Ce n’est pas tout, l’industrie progressive a pour caractère de ne pas se borner à satisfaire et à prévenir des besoins généraux, c’est-à-dire des désirs jugés pratiquement infinis, mais de travailler aussi en vue de répondre aux demandes incertaines de désirs bien moindres, de plus en plus légers, capricieux et variables. Il en est de la moralité et des sciences comme de l’industrie. Le progrès de la moralité se manifeste par l’importance croissante attachée aux demi-devoirs, et les progrès des sciences à l’importance croissante de la méthode inductive. L’écolier n’a pas besoin de s’écouter et de prêter attention à ses degrés de croyance. On ne lui apprend que des principes certains ou tenus pour tels ; la partie conjecturale du savoir humain, celle qui gagne et s’étend, lui est soustraite avec grand soin.

Les désirs les moins vifs sont ceux dont la prévision est la plus difficile. Par suite, la marche de la civilisation pousse les fabricants à se contenter d’un minimum de confiance dans l’utilité d’articles qui doivent répondre à un minimum de désir.

L’extension grandissante de la monnaie de papier, qui emprunte instantanément toute sa valeur à un acte de foi, vient à l’appui de ces considérations[2]. Le jour n’est peut-être pas éloigné où non seulement de province à province, mais d’Etat à Etat, les grands billets de banque rompront définitivement leurs derniers liens de vassalité nominale avec les métaux précieux dont ils sont censés tenir leurs pouvoirs. Il sera clair alors que la confiance est la source de la valeur. C’est la raison peut-être pour laquelle l’altération des monnaies si fréquentes dans le passé, grâce à l’ignorance, n’avait point tout d’abord par suite de cette ignorance même qui maintenait toujours, au début, la même foi dans les monnaies altérées, les inconvénients majeurs instantanés qu’elle aurait aujourd’hui.

(À suivre.)
G. Tarde.

  1. Les progrès de la statistique appliqués à l’étendue des diverses consommations pourront plus tard servir de base au calcul de probabilités de l’industriel et diminuer son aléa.

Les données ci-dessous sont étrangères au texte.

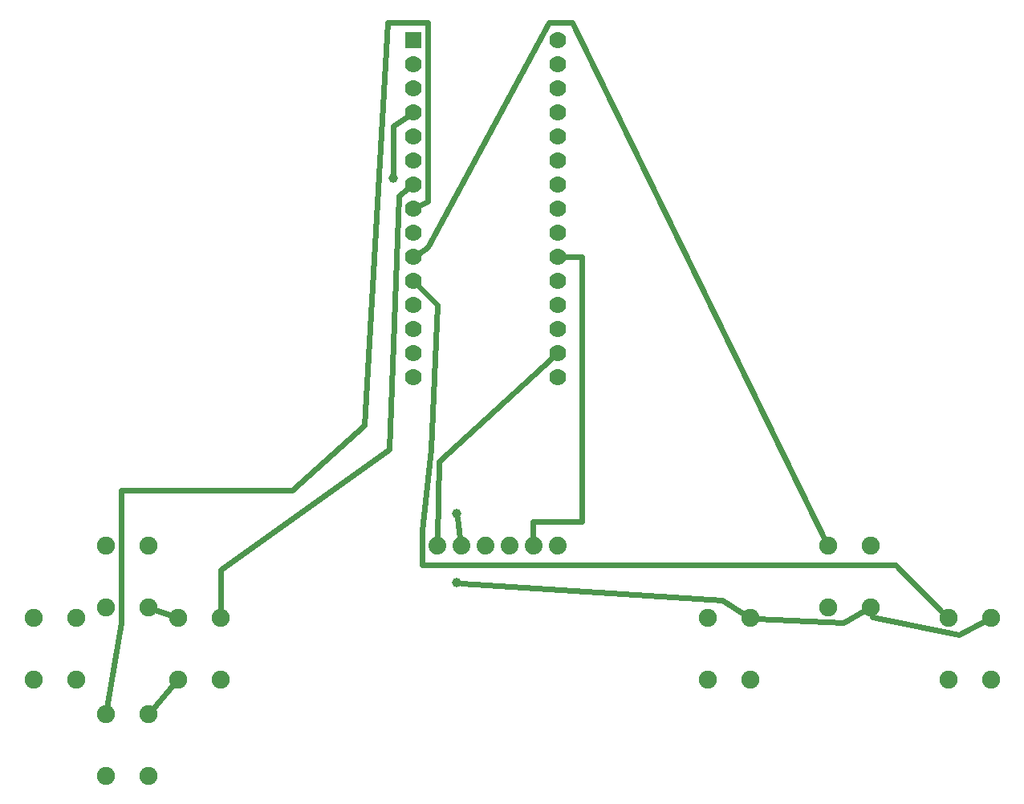
<source format=gtl>
G04 MADE WITH FRITZING*
G04 WWW.FRITZING.ORG*
G04 DOUBLE SIDED*
G04 HOLES PLATED*
G04 CONTOUR ON CENTER OF CONTOUR VECTOR*
%ASAXBY*%
%FSLAX23Y23*%
%MOIN*%
%OFA0B0*%
%SFA1.0B1.0*%
%ADD10C,0.070000*%
%ADD11C,0.075000*%
%ADD12C,0.074000*%
%ADD13C,0.039370*%
%ADD14R,0.069972X0.070000*%
%ADD15C,0.024000*%
%LNCOPPER1*%
G90*
G70*
G54D10*
X2006Y3320D03*
X2006Y3220D03*
X2006Y3120D03*
X2006Y3020D03*
X2006Y2920D03*
X2006Y2820D03*
X2006Y2720D03*
X2006Y2620D03*
X2006Y2520D03*
X2006Y2420D03*
X2006Y2320D03*
X2006Y2220D03*
X2006Y2120D03*
X2006Y2020D03*
X2006Y1920D03*
X2606Y3320D03*
X2606Y3220D03*
X2606Y3120D03*
X2606Y3020D03*
X2606Y2920D03*
X2606Y2820D03*
X2606Y2720D03*
X2606Y2620D03*
X2606Y2520D03*
X2606Y2420D03*
X2606Y2320D03*
X2606Y2220D03*
X2606Y2120D03*
X2606Y2020D03*
X2606Y1920D03*
G54D11*
X1029Y665D03*
X1029Y920D03*
X1206Y665D03*
X1206Y920D03*
X729Y965D03*
X729Y1220D03*
X906Y965D03*
X906Y1220D03*
X729Y265D03*
X729Y520D03*
X906Y265D03*
X906Y520D03*
X3729Y965D03*
X3729Y1220D03*
X3906Y965D03*
X3906Y1220D03*
X3229Y665D03*
X3229Y920D03*
X3406Y665D03*
X3406Y920D03*
X429Y665D03*
X429Y920D03*
X606Y665D03*
X606Y920D03*
X4229Y665D03*
X4229Y920D03*
X4406Y665D03*
X4406Y920D03*
G54D12*
X2606Y1220D03*
X2506Y1220D03*
X2406Y1220D03*
X2306Y1220D03*
X2206Y1220D03*
X2106Y1220D03*
G54D13*
X1923Y2748D03*
X2187Y1068D03*
X2187Y1356D03*
G54D14*
X2006Y3320D03*
G54D15*
X1207Y1121D02*
X1906Y1620D01*
D02*
X1206Y949D02*
X1207Y1121D01*
D02*
X1906Y1620D02*
X1947Y2676D01*
D02*
X1947Y2676D02*
X1983Y2703D01*
D02*
X2032Y2634D02*
X2067Y2652D01*
D02*
X2067Y2652D02*
X2067Y3396D01*
D02*
X2067Y3396D02*
X1899Y3396D01*
D02*
X1805Y1722D02*
X1505Y1452D01*
D02*
X1899Y3396D02*
X1805Y1722D01*
D02*
X1505Y1452D02*
X795Y1452D01*
D02*
X795Y1452D02*
X795Y900D01*
D02*
X795Y900D02*
X734Y549D01*
D02*
X2505Y1252D02*
X2505Y1321D01*
D02*
X2505Y1321D02*
X2706Y1321D01*
D02*
X2706Y1321D02*
X2706Y2420D01*
D02*
X2706Y2420D02*
X2635Y2420D01*
D02*
X2584Y2001D02*
X2115Y1572D01*
D02*
X2115Y1572D02*
X2107Y1252D01*
D02*
X2030Y2436D02*
X2067Y2460D01*
D02*
X2067Y2460D02*
X2571Y3396D01*
D02*
X2571Y3396D02*
X2667Y3396D01*
D02*
X2667Y3396D02*
X3716Y1246D01*
D02*
X2026Y2300D02*
X2106Y2221D01*
D02*
X2106Y2221D02*
X2079Y1620D01*
D02*
X2079Y1620D02*
X2043Y1284D01*
D02*
X2043Y1284D02*
X2043Y1140D01*
D02*
X2043Y1140D02*
X4011Y1140D01*
D02*
X4011Y1140D02*
X4208Y941D01*
D02*
X1002Y930D02*
X933Y955D01*
D02*
X924Y542D02*
X1010Y643D01*
D02*
X2201Y1251D02*
X2189Y1337D01*
D02*
X3382Y936D02*
X3291Y996D01*
D02*
X3291Y996D02*
X2206Y1066D01*
D02*
X3881Y950D02*
X3795Y900D01*
D02*
X3795Y900D02*
X3434Y919D01*
D02*
X4380Y907D02*
X4275Y852D01*
D02*
X4275Y852D02*
X3915Y924D01*
D02*
X3915Y924D02*
X3912Y937D01*
D02*
X1982Y3004D02*
X1923Y2964D01*
D02*
X1923Y2964D02*
X1923Y2767D01*
G04 End of Copper1*
M02*
</source>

Notons en passant que s’il en était jamais ainsi, chacun étant plus sûr que la production actuelle est proportionnée aux besoins futurs, la valeur de tous les produits augmenterait à production égale et par le seul effet de la statistique.
  2. « L’édifice entier de notre immense commerce, dit Stanley Jevons, repose sur cette supposition que jamais, probablement, les commerçants et les autres clients des banques n’éprouveront le besoin soudain et simultané de retirer seulement la vingtième partie de la monnaie d’or qu’ils ont droit de recevoir sur leur demande à tous moments pendant les heures où les banques sont ouvertes. » Une probabilité très forte, c’est-à-dire une croyance très forte : voilà donc le fondement du commerce.